ENTRIES SUPPLIED:
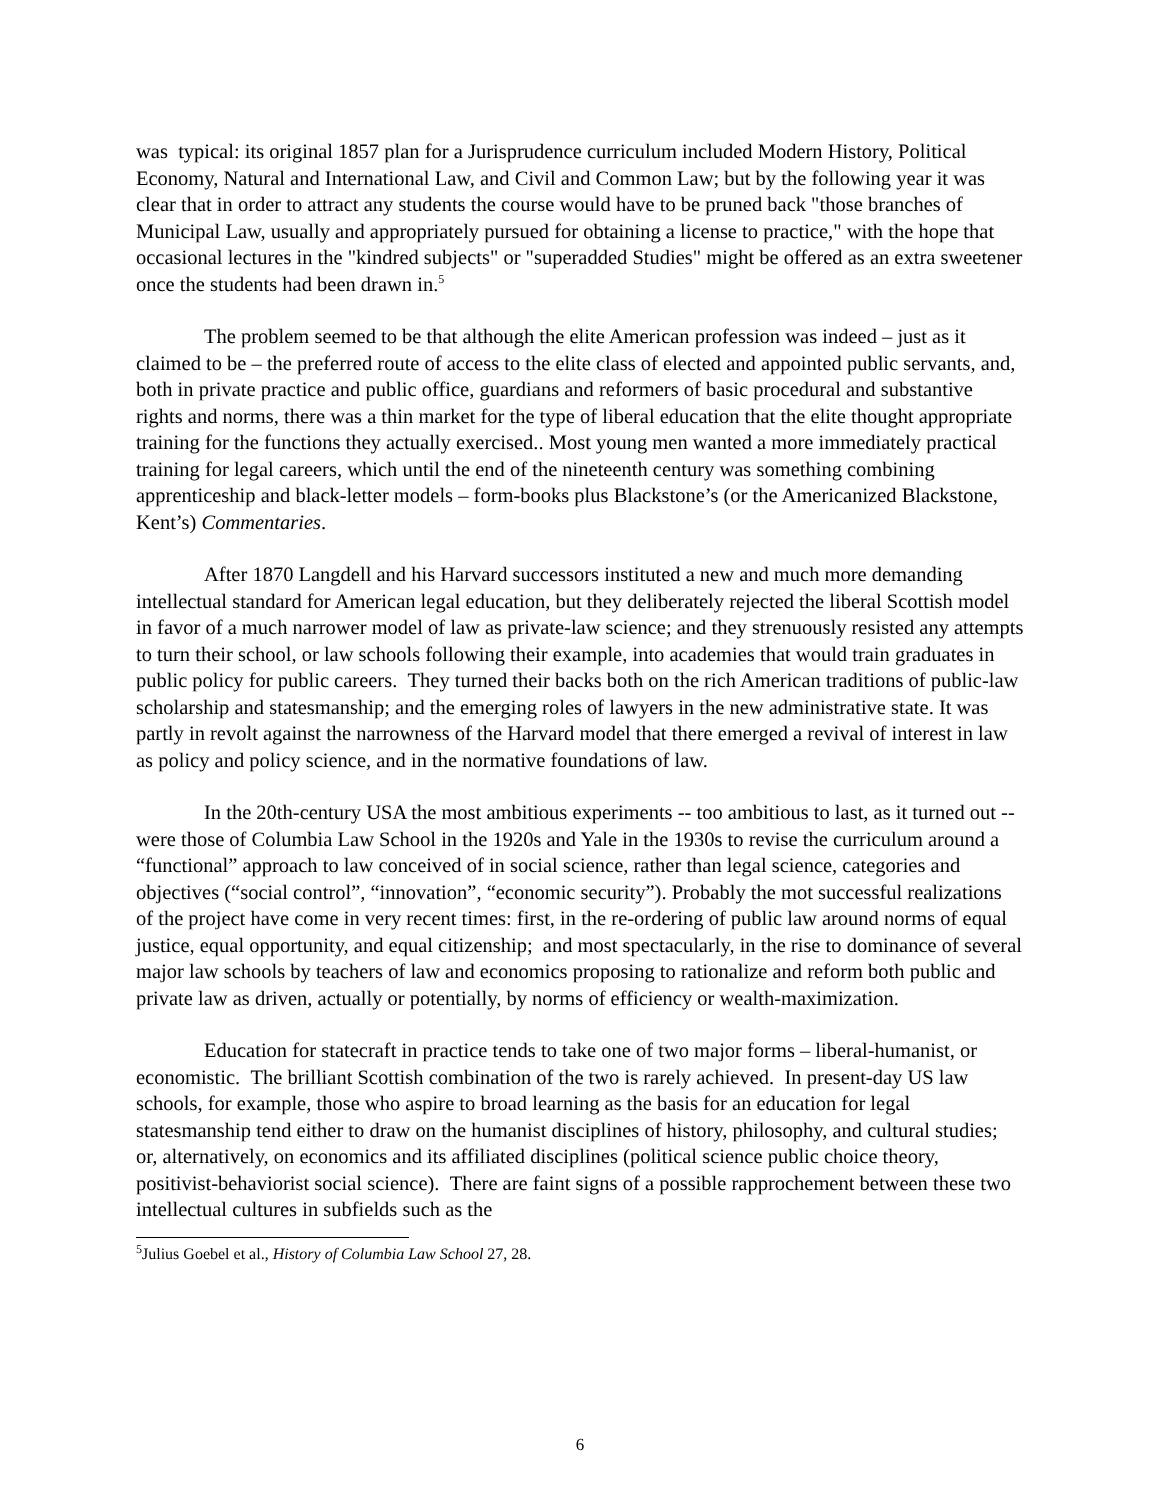was typical: its original 1857 plan for a Jurisprudence curriculum included Modern History, Political Economy, Natural and International Law, and Civil and Common Law; but by the following year it was clear that in order to attract any students the course would have to be pruned back "those branches of Municipal Law, usually and appropriately pursued for obtaining a license to practice," with the hope that occasional lectures in the "kindred subjects" or "superadded Studies" might be offered as an extra sweetener once the students had been drawn in.<sup>5</sup>
The problem seemed to be that although the elite American profession was indeed – just as it claimed to be – the preferred route of access to the elite class of elected and appointed public servants, and, both in private practice and public office, guardians and reformers of basic procedural and substantive rights and norms, there was a thin market for the type of liberal education that the elite thought appropriate training for the functions they actually exercised.. Most young men wanted a more immediately practical training for legal careers, which until the end of the nineteenth century was something combining apprenticeship and black-letter models – form-books plus Blackstone’s (or the Americanized Blackstone, Kent’s) Commentaries.
After 1870 Langdell and his Harvard successors instituted a new and much more demanding intellectual standard for American legal education, but they deliberately rejected the liberal Scottish model in favor of a much narrower model of law as private-law science; and they strenuously resisted any attempts to turn their school, or law schools following their example, into academies that would train graduates in public policy for public careers. They turned their backs both on the rich American traditions of public-law scholarship and statesmanship; and the emerging roles of lawyers in the new administrative state. It was partly in revolt against the narrowness of the Harvard model that there emerged a revival of interest in law as policy and policy science, and in the normative foundations of law.
In the 20th-century USA the most ambitious experiments -- too ambitious to last, as it turned out -- were those of Columbia Law School in the 1920s and Yale in the 1930s to revise the curriculum around a “functional” approach to law conceived of in social science, rather than legal science, categories and objectives (“social control”, “innovation”, “economic security”). Probably the mot successful realizations of the project have come in very recent times: first, in the re-ordering of public law around norms of equal justice, equal opportunity, and equal citizenship; and most spectacularly, in the rise to dominance of several major law schools by teachers of law and economics proposing to rationalize and reform both public and private law as driven, actually or potentially, by norms of efficiency or wealth-maximization.
Education for statecraft in practice tends to take one of two major forms – liberal-humanist, or economistic. The brilliant Scottish combination of the two is rarely achieved. In present-day US law schools, for example, those who aspire to broad learning as the basis for an education for legal statesmanship tend either to draw on the humanist disciplines of history, philosophy, and cultural studies; or, alternatively, on economics and its affiliated disciplines (political science public choice theory, positivist-behaviorist social science). There are faint signs of a possible rapprochement between these two intellectual cultures in subfields such as the
<sup>5</sup> Julius Goebel et al., History of Columbia Law School 27, 28.
6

EXERCISE DESCRIPTION:
Repeat all entries exactly, pictures excluded.

REPLY TO THE EXERCISE:
was typical: its original 1857 plan for a Jurisprudence curriculum included Modern History, Political Economy, Natural and International Law, and Civil and Common Law; but by the following year it was clear that in order to attract any students the course would have to be pruned back "those branches of Municipal Law, usually and appropriately pursued for obtaining a license to practice," with the hope that occasional lectures in the "kindred subjects" or "superadded Studies" might be offered as an extra sweetener once the students had been drawn in.<sup>5</sup>
The problem seemed to be that although the elite American profession was indeed – just as it claimed to be – the preferred route of access to the elite class of elected and appointed public servants, and, both in private practice and public office, guardians and reformers of basic procedural and substantive rights and norms, there was a thin market for the type of liberal education that the elite thought appropriate training for the functions they actually exercised.. Most young men wanted a more immediately practical training for legal careers, which until the end of the nineteenth century was something combining apprenticeship and black-letter models – form-books plus Blackstone’s (or the Americanized Blackstone, Kent’s) Commentaries.
After 1870 Langdell and his Harvard successors instituted a new and much more demanding intellectual standard for American legal education, but they deliberately rejected the liberal Scottish model in favor of a much narrower model of law as private-law science; and they strenuously resisted any attempts to turn their school, or law schools following their example, into academies that would train graduates in public policy for public careers. They turned their backs both on the rich American traditions of public-law scholarship and statesmanship; and the emerging roles of lawyers in the new administrative state. It was partly in revolt against the narrowness of the Harvard model that there emerged a revival of interest in law as policy and policy science, and in the normative foundations of law.
In the 20th-century USA the most ambitious experiments -- too ambitious to last, as it turned out -- were those of Columbia Law School in the 1920s and Yale in the 1930s to revise the curriculum around a “functional” approach to law conceived of in social science, rather than legal science, categories and objectives (“social control”, “innovation”, “economic security”). Probably the mot successful realizations of the project have come in very recent times: first, in the re-ordering of public law around norms of equal justice, equal opportunity, and equal citizenship; and most spectacularly, in the rise to dominance of several major law schools by teachers of law and economics proposing to rationalize and reform both public and private law as driven, actually or potentially, by norms of efficiency or wealth-maximization.
Education for statecraft in practice tends to take one of two major forms – liberal-humanist, or economistic. The brilliant Scottish combination of the two is rarely achieved. In present-day US law schools, for example, those who aspire to broad learning as the basis for an education for legal statesmanship tend either to draw on the humanist disciplines of history, philosophy, and cultural studies; or, alternatively, on economics and its affiliated disciplines (political science public choice theory, positivist-behaviorist social science). There are faint signs of a possible rapprochement between these two intellectual cultures in subfields such as the
<sup>5</sup> Julius Goebel et al., History of Columbia Law School 27, 28.
6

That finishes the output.